TASK OBJECTIVE ->
Count how many lines of the data include "Besi". The answer is that number and nothing else.

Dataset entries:
********

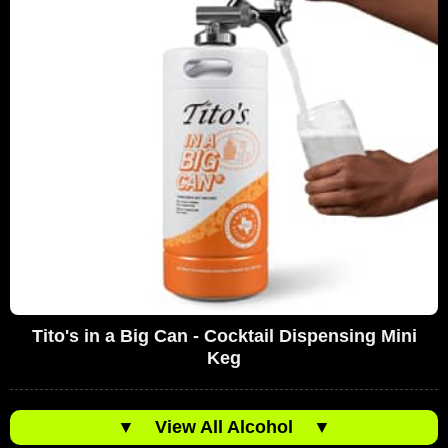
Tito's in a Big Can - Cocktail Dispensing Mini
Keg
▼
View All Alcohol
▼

********

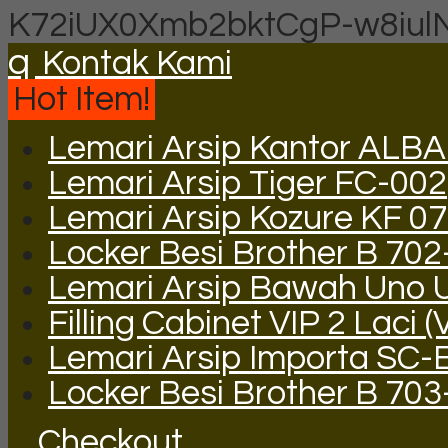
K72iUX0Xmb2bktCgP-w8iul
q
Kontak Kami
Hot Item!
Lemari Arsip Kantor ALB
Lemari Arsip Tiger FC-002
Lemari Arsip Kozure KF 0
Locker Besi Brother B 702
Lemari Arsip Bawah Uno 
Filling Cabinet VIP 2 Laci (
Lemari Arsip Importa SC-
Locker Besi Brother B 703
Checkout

********

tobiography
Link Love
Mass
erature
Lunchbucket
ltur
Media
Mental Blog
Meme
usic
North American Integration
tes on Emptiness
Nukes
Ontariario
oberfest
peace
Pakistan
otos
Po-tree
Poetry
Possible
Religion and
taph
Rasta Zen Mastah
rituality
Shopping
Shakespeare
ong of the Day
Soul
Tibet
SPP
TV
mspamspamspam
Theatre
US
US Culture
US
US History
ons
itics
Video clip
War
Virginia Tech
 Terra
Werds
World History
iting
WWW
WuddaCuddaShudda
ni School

********

WRITTEN SOLUTION ->
2